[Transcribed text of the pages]
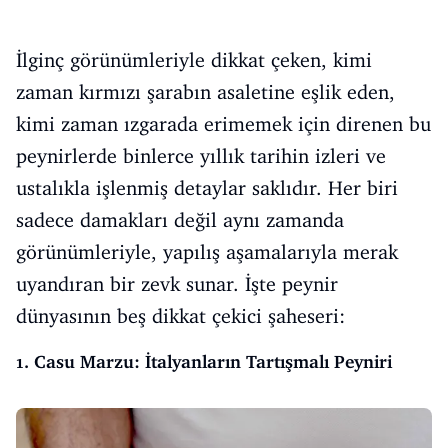
İlginç görünümleriyle dikkat çeken, kimi
zaman kırmızı şarabın asaletine eşlik eden,
kimi zaman ızgarada erimemek için direnen bu
peynirlerde binlerce yıllık tarihin izleri ve
ustalıkla işlenmiş detaylar saklıdır. Her biri
sadece damakları değil aynı zamanda
görünümleriyle, yapılış aşamalarıyla merak
uyandıran bir zevk sunar. İşte peynir
dünyasının beş dikkat çekici şaheseri:
1. Casu Marzu: İtalyanların Tartışmalı Peyniri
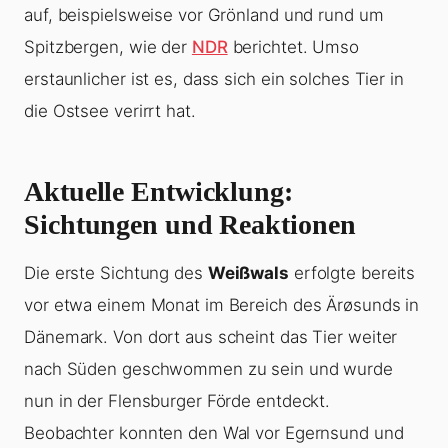
auf, beispielsweise vor Grönland und rund um
Spitzbergen, wie der
NDR
berichtet. Umso
erstaunlicher ist es, dass sich ein solches Tier in
die Ostsee verirrt hat.
Aktuelle Entwicklung:
Sichtungen und Reaktionen
Die erste Sichtung des
Weißwals
erfolgte bereits
vor etwa einem Monat im Bereich des Ärøsunds in
Dänemark. Von dort aus scheint das Tier weiter
nach Süden geschwommen zu sein und wurde
nun in der Flensburger Förde entdeckt.
Beobachter konnten den Wal vor Egernsund und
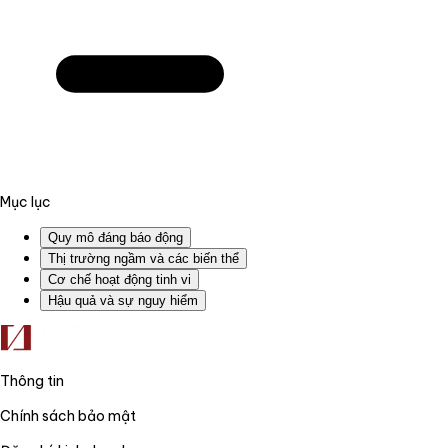
Mục lục
Quy mô đáng báo động
Thị trường ngầm và các biến thể
Cơ chế hoạt động tinh vi
Hậu quả và sự nguy hiểm
Thông tin
Chính sách bảo mật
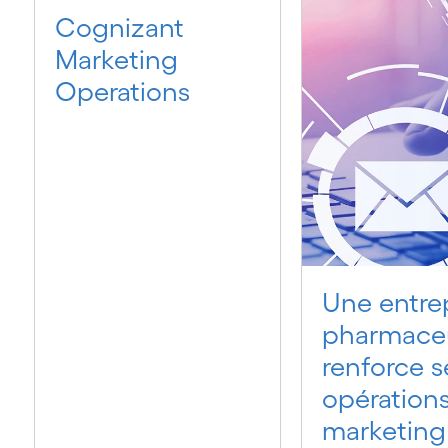
Cognizant
Marketing
Operations
Une entre
pharmace
renforce s
opération
marketing 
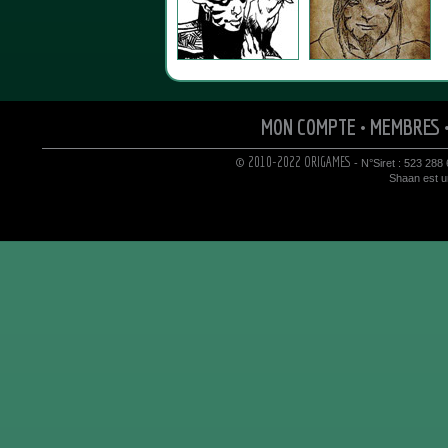
MON COMPTE
•
MEMBRES
© 2010-2022 ORIGAMES
- N°Siret : 523 288
Shaan est un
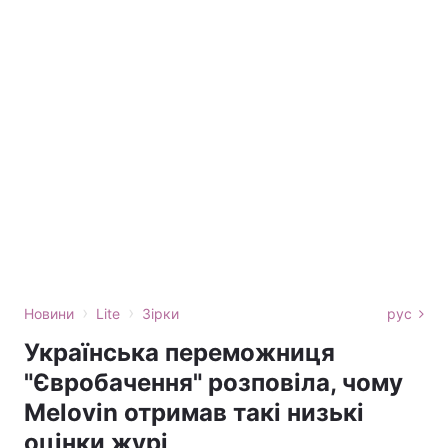
›
›
Новини
Lite
Зірки
рус
Українська переможниця
"Євробачення" розповіла, чому
Melovin отримав такі низькі
оцінки журі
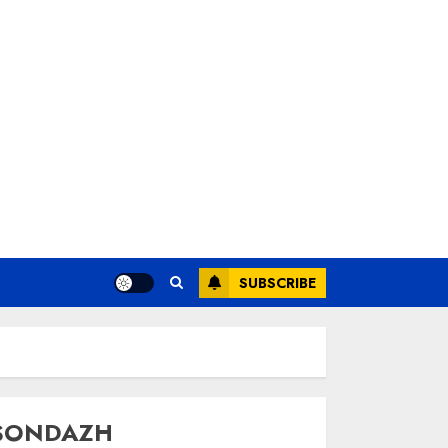
SUBSCRIBE
SONDAZH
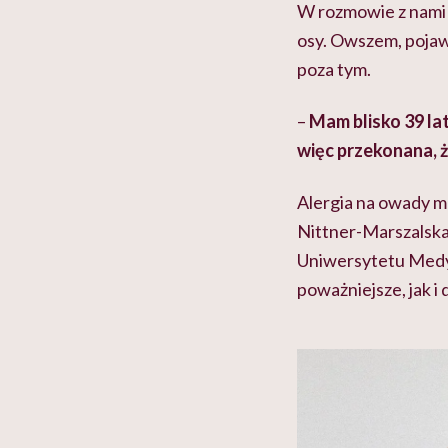
W rozmowie z nami t
osy. Owszem, pojawi
poza tym.
–
Mam blisko 39 lat
więc przekonana, ż
Alergia na owady ma
Nittner-Marszalska
Uniwersytetu Medy
poważniejsze, jak i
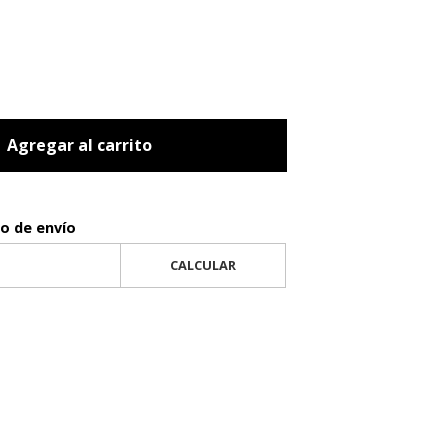
Agregar al carrito
to de envío
CALCULAR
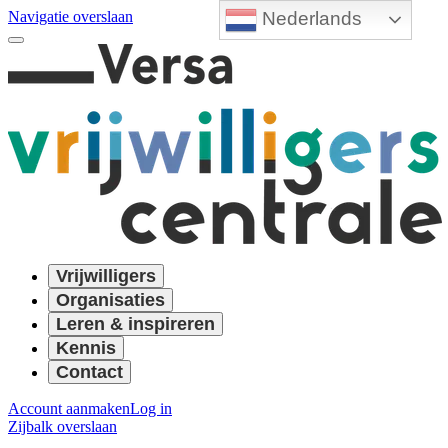
Nederlands
Navigatie overslaan
Vrijwilligers
Organisaties
Leren & inspireren
Kennis
Contact
Account aanmaken
Log in
Zijbalk overslaan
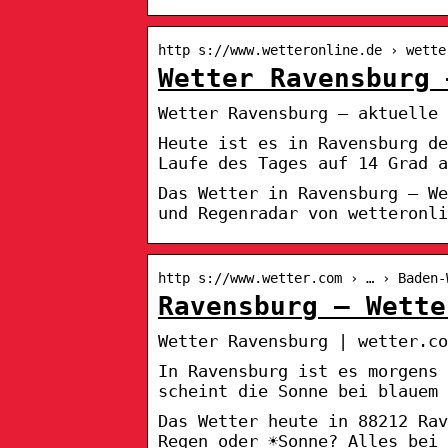
http s://www.wetteronline.de › wette
Wetter Ravensburg 
Wetter Ravensburg – aktuelle 
Heute ist es in Ravensburg d
Laufe des Tages auf 14 Grad a
Das Wetter in Ravensburg – We
und Regenradar von wetteronli
http s://www.wetter.com › … › Baden-
Ravensburg – Wette
Wetter Ravensburg | wetter.co
In Ravensburg ist es morgens 
scheint die Sonne bei blauem 
Das Wetter heute in 88212 Rav
Regen oder ☀️Sonne? Alles bei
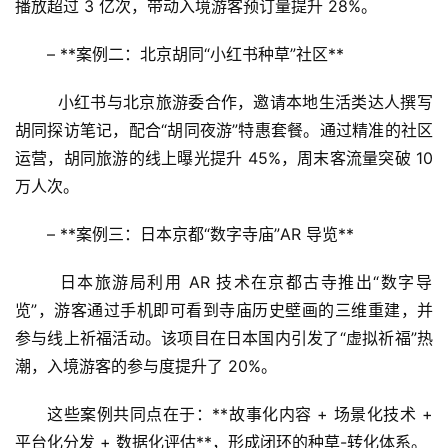
播放超过 3 亿次，带动入境游客预订量提升 28%。  
– **案例二：北京胡同“小红书种草”社区**  
  小红书与北京旅游委合作，邀请本地生活类达人撰写
胡同探访笔记，配合“胡同夜游”特惠套餐。通过精准的社区
运营，胡同旅游的线上曝光提升 45%，周末客流量突破 10 
万人次。  
– **案例三：日本京都“数字寺庙”AR 导览**  
  日本旅游局利用 AR 技术在京都古寺推出“数字导
览”，游客通过手机即可看到寺庙历史壁画的三维重建，并
参与线上祈福活动。该项目在日本国内引发了“虚拟祈福”热
潮，入境游客的参与度提升了 20%。  
这些案例共同点在于：**故事化内容 + 场景化技术 + 
平台化分发 + 数据化评估**，形成闭环的种草-转化体系。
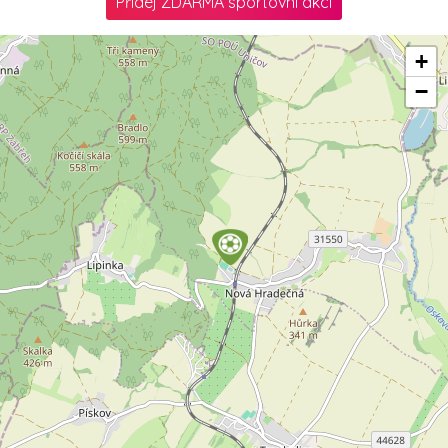
Přidej ZDARMA sportovní akci
+
−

About this task> Retype every line of text from all of the items above without changing any of them, and leave the pictures out of your answer.

Solution to this problem>
İlginç görünümleriyle dikkat çeken, kimi
zaman kırmızı şarabın asaletine eşlik eden,
kimi zaman ızgarada erimemek için direnen bu
peynirlerde binlerce yıllık tarihin izleri ve
ustalıkla işlenmiş detaylar saklıdır. Her biri
sadece damakları değil aynı zamanda
görünümleriyle, yapılış aşamalarıyla merak
uyandıran bir zevk sunar. İşte peynir
dünyasının beş dikkat çekici şaheseri:
1. Casu Marzu: İtalyanların Tartışmalı Peyniri
auf, beispielsweise vor Grönland und rund um
Spitzbergen, wie der
NDR
berichtet. Umso
erstaunlicher ist es, dass sich ein solches Tier in
die Ostsee verirrt hat.
Aktuelle Entwicklung:
Sichtungen und Reaktionen
Die erste Sichtung des
Weißwals
erfolgte bereits
vor etwa einem Monat im Bereich des Ärøsunds in
Dänemark. Von dort aus scheint das Tier weiter
nach Süden geschwommen zu sein und wurde
nun in der Flensburger Förde entdeckt.
Beobachter konnten den Wal vor Egernsund und
Mục lục
Quy mô đáng báo động
Thị trường ngầm và các biến thể
Cơ chế hoạt động tinh vi
Hậu quả và sự nguy hiểm
Thông tin
Chính sách bảo mật
Cognizant
Marketing
Operations
Une entre
pharmace
renforce s
opération
marketing 
MON COMPTE
•
MEMBRES
© 2010-2022 ORIGAMES
- N°Siret : 523 288
Shaan est un
›
›
Новини
Lite
Зірки
рус
Українська переможниця
"Євробачення" розповіла, чому
Melovin отримав такі низькі
оцінки журі
SUBSCRIBE
SONDAZH
W rozmowie z nami t
osy. Owszem, pojawi
poza tym.
–
Mam blisko 39 lat
więc przekonana, ż
Alergia na owady ma
Nittner-Marszalska
Uniwersytetu Medy
poważniejsze, jak i
Agregar al carrito
to de envío
CALCULAR
Nederlands
Navigatie overslaan
Vrijwilligers
Organisaties
Leren & inspireren
Kennis
Contact
Account aanmaken
Log in
Zijbalk overslaan
http s://www.wetteronline.de › wette
Wetter Ravensburg 
Wetter Ravensburg – aktuelle 
Heute ist es in Ravensburg d
Laufe des Tages auf 14 Grad a
Das Wetter in Ravensburg – We
und Regenradar von wetteronli
http s://www.wetter.com › … › Baden-
Ravensburg – Wette
Wetter Ravensburg | wetter.co
In Ravensburg ist es morgens 
scheint die Sonne bei blauem 
Das Wetter heute in 88212 Rav
Regen oder ☀️Sonne? Alles bei
播放超过 3 亿次，带动入境游客预订量提升 28%。  
– **案例二：北京胡同“小红书种草”社区**  
  小红书与北京旅游委合作，邀请本地生活类达人撰写
胡同探访笔记，配合“胡同夜游”特惠套餐。通过精准的社区
运营，胡同旅游的线上曝光提升 45%，周末客流量突破 10 
万人次。  
– **案例三：日本京都“数字寺庙”AR 导览**  
  日本旅游局利用 AR 技术在京都古寺推出“数字导
览”，游客通过手机即可看到寺庙历史壁画的三维重建，并
参与线上祈福活动。该项目在日本国内引发了“虚拟祈福”热
潮，入境游客的参与度提升了 20%。  
这些案例共同点在于：**故事化内容 + 场景化技术 + 
平台化分发 + 数据化评估**，形成闭环的种草-转化体系。
Přidej ZDARMA sportovní akci
+
−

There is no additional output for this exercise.